Will Grayson Will Grayson

I successfully put off reading Will Grayson Will Grayson for several months. I found that I could put it down after picking it up, yet I wanted to read it. I wanted to read it because it sings loudly for a population in our schools that is all too often unrecognized. Many communities (mine included) would not hesitate to limit access and discussion of the subject matter, let alone the book. The reasons cited for exclusion are often without limit, but the most troublesome excuse rests in a denial of reality, or the fact that it is not “our” reality.

The beauty of Will Grayson Will Grayson extends far beyond the rough language and sexuality. The story addresses some basic issues of self-worth that are essential to one’s development as a human being: How does one love, or can/should one love another, even if they are the same sex. How does this love manifest itself outside of a sexual relationship? How do we acknowledge our own doubts, fears and feelings?

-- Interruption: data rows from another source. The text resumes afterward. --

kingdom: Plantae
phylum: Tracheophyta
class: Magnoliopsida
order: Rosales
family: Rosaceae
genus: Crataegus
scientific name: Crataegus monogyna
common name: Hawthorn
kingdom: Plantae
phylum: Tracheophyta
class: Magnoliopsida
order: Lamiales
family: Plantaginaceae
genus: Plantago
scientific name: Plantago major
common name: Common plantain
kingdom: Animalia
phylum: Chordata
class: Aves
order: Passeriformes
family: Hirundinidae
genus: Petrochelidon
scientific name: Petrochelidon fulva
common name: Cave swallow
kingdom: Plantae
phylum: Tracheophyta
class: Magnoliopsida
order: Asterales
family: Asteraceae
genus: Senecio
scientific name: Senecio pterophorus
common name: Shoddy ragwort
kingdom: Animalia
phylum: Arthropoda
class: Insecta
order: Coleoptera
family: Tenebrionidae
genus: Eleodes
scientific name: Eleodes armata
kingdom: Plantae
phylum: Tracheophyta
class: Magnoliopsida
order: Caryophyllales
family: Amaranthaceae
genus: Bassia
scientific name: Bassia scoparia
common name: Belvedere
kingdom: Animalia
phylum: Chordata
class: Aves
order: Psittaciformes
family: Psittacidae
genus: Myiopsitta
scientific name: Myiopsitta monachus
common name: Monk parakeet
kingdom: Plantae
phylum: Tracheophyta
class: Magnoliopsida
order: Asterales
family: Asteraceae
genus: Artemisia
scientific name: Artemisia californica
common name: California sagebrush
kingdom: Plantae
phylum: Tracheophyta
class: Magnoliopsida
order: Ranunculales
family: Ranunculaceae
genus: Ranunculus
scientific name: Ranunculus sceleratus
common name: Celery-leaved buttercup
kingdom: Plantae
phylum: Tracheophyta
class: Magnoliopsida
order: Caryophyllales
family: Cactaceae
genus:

 Much of the novel’s dialogue is hacked out in text messages and IM chat sessions that depict the urgency of the feedback that moves the characters through a whirlwind of doubt and varying emotional states. In a world that is based on a friend list, a lingering response introduces more than doubt. The short bursts of text help to propel the reader along at a pace that is in tune with the characters and the overall plot.

I was unsure that the development of a gay musical would lend anything credible to the story, but the final scene made the wait worthwhile and erased any doubts. Good art, in any form interacts with its audience, but great art (and literature) moves spontaneously into the area of active participation. Authors Green and Levithan orchestrated a noteworthy ending where multiple members of the audience rose to their feet and stated, “I am Will Grayson.”

Certainly there are others who will rise and identify with Will Grayson when they read the book. They may be our students, or even our sons and daughters. Others will stand, but not for the same reasons. They will stand in support of those who yearn to discover and measure their own worth in a world that denies or suppresses the Wills and Tinys in every way possible.

Libraries serving high school students should add Will Grayson Will Grayson to their shelves.

 5 of 5

 John Parker

Media Coordinator

Andrews High School

50 HS Drive

Andrews, NC  28901

www.slamguy.wordpress.com

One comment

  1. I was thrilled to see this write-up (and the one you posted to The Picnic Basket blog). You absolutely got the book, and who it’s for, and why it works so well. Your review was really thoughtful and you thought about the teen readers — I bet the students at your school really appreciate that. You know exactly how to find the right book for the reader.